A simple and easy way to make and enjoy collard green wraps using fresh, healthy, no-cook, no-oil, no-added-salt, nutritarian ingredients.
Trim off the bottom stems of your leaves, just up to where the leaf starts.
Use a potato peeler to shave off the center leaf stalk on the ribbed protruding side of the leaf.
Wash the shaved leaf in water and then place on a microwave-safe plate and microwave each leaf for 10 to 15 seconds on high power.
Start with the leaf on it's side, length-wise.
Mash the avocado and separate evenly between the 3 leaves. Taking care to add it just below the center-stalk and in the center leaf. Top with the raw seeds (divided equally).
Follow with the red cabbage and then finally with the lettuce. Before rolling the wraps squeeze the lime over the stuffing in each wrap.

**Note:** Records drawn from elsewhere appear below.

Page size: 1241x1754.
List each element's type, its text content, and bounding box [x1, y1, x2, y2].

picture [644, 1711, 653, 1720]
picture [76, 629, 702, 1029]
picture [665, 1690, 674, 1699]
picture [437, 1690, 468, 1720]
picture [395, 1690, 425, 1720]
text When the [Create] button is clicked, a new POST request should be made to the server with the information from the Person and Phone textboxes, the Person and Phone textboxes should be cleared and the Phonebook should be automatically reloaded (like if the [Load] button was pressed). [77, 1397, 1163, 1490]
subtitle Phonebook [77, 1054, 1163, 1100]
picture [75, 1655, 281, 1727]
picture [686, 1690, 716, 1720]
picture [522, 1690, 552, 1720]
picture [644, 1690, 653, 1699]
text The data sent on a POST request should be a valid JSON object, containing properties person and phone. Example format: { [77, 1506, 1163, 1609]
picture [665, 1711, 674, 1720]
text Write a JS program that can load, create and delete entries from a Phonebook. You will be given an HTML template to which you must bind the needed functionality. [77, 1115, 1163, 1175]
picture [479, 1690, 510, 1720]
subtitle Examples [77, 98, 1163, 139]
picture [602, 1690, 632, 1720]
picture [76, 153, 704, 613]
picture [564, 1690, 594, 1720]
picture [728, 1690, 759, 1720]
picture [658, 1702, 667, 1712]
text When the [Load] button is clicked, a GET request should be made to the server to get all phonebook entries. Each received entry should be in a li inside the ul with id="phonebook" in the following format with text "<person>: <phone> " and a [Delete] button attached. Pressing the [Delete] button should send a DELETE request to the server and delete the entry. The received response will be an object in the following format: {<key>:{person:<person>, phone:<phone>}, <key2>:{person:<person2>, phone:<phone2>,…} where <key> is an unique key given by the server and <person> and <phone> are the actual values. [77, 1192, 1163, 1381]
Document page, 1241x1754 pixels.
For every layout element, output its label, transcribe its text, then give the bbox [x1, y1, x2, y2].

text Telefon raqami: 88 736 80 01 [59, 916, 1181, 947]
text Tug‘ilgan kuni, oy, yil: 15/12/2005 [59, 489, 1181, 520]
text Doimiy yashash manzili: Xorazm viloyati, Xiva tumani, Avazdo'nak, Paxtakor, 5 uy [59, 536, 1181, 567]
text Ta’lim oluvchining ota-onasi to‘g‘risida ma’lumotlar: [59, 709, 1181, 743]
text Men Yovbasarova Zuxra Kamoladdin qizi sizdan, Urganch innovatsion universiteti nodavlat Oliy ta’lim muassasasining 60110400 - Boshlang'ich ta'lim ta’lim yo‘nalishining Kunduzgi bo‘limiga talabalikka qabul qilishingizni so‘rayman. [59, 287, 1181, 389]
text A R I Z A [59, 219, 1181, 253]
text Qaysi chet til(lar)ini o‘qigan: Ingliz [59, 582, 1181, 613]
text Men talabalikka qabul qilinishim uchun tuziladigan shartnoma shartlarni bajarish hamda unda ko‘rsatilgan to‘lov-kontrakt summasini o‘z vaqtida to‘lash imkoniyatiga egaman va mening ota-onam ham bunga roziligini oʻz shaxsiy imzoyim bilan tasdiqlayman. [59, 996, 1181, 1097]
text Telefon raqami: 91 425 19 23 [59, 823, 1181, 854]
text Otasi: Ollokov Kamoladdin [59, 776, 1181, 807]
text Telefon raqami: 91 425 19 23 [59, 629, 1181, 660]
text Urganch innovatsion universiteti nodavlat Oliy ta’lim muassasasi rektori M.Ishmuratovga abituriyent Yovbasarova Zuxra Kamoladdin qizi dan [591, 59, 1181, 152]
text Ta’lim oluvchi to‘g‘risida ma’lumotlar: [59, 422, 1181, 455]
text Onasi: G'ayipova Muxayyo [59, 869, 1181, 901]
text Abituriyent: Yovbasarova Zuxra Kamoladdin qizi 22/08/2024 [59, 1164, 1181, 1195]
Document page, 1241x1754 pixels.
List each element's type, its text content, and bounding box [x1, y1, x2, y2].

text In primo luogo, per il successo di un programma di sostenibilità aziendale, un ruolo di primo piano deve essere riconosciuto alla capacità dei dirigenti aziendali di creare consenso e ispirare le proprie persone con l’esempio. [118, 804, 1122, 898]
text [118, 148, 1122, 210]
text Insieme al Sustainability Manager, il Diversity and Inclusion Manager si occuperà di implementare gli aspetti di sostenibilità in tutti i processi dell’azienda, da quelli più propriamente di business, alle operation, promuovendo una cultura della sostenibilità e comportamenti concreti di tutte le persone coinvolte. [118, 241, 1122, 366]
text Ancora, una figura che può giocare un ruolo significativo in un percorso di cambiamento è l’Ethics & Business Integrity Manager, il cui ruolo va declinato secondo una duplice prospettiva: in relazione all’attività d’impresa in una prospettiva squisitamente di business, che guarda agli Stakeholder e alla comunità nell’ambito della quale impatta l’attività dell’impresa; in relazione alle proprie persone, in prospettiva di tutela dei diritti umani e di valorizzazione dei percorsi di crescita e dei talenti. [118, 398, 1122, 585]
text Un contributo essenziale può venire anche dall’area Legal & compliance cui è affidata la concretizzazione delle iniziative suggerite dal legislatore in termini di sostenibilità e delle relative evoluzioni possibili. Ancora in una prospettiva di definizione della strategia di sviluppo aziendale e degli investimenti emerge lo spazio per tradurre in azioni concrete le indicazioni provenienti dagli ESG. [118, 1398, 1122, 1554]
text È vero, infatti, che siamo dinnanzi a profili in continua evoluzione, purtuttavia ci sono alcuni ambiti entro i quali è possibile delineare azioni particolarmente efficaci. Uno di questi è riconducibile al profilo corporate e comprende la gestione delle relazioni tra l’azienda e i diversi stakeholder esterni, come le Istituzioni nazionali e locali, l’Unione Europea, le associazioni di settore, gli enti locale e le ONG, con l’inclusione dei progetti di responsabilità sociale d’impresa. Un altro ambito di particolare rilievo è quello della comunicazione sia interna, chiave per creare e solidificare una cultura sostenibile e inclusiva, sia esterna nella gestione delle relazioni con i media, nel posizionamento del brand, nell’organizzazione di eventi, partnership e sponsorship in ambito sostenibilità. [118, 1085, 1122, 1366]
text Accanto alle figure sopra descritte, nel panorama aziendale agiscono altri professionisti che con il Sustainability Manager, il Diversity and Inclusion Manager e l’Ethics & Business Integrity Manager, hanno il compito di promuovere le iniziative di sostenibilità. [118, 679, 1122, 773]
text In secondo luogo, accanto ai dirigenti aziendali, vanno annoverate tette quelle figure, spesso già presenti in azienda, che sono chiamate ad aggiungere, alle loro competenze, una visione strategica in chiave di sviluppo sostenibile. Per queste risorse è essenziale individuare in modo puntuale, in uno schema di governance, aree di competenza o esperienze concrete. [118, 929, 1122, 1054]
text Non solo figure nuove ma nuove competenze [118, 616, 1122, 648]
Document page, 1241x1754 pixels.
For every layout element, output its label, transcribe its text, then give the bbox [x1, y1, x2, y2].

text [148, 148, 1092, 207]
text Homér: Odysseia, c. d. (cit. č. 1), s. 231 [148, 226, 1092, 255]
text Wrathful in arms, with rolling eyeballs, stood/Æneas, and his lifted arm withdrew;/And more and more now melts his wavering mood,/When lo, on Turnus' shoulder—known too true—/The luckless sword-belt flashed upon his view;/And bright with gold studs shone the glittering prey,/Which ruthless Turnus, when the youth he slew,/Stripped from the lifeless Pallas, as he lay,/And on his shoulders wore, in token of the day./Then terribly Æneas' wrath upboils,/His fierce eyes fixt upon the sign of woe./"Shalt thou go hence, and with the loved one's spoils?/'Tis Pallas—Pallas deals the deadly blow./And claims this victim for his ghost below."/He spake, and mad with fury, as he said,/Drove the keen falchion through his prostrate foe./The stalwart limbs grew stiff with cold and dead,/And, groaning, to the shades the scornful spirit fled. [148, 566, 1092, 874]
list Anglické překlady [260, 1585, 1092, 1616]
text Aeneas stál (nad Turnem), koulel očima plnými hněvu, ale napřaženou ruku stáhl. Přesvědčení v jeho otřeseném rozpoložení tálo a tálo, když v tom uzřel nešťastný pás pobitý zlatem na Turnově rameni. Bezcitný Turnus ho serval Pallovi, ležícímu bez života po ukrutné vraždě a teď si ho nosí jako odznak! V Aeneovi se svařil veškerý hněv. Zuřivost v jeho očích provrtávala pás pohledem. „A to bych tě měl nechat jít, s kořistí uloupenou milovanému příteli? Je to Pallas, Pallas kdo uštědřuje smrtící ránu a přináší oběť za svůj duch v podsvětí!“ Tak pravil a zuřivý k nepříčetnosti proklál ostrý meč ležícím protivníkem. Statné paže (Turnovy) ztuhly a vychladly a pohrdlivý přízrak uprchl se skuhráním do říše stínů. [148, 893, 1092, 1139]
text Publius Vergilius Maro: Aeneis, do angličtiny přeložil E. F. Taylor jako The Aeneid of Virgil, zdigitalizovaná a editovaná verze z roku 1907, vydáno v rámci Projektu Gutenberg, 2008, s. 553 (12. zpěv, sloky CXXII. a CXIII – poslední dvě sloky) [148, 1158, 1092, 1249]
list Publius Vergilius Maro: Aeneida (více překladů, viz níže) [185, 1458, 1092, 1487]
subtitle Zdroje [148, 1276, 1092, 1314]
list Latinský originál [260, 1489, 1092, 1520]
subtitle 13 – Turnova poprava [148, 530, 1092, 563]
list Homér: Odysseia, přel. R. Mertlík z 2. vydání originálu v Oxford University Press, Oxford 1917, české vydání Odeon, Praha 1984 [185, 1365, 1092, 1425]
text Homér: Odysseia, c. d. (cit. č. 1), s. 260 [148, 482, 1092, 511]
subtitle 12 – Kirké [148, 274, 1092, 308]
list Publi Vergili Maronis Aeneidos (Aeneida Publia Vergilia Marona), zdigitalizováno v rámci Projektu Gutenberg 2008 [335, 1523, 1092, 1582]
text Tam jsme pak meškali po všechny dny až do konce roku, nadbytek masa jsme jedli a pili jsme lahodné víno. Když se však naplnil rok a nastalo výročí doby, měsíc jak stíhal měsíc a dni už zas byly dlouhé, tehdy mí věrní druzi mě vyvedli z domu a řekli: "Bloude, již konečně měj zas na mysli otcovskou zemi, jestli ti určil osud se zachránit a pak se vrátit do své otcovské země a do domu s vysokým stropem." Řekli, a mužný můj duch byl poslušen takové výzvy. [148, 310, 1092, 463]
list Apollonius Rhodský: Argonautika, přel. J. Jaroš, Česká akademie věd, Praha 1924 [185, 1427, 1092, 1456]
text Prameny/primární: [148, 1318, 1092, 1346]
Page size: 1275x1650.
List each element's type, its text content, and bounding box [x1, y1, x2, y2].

Fold the bottom part of the leaf over the stuffing.
Roll the leaf down and around so it's hugging the stuffing, then fold the two sides of the leaf inwards.
Continue to roll the wrap up.
Using a serrated knife, cut in half and on an angle in the middle of the collard wrap.
Store in the fridge, uncut, for up to 48 hours.
Or store cut for up to 24 hours.
The lime juice will hep to keep the avocado from turning color too much.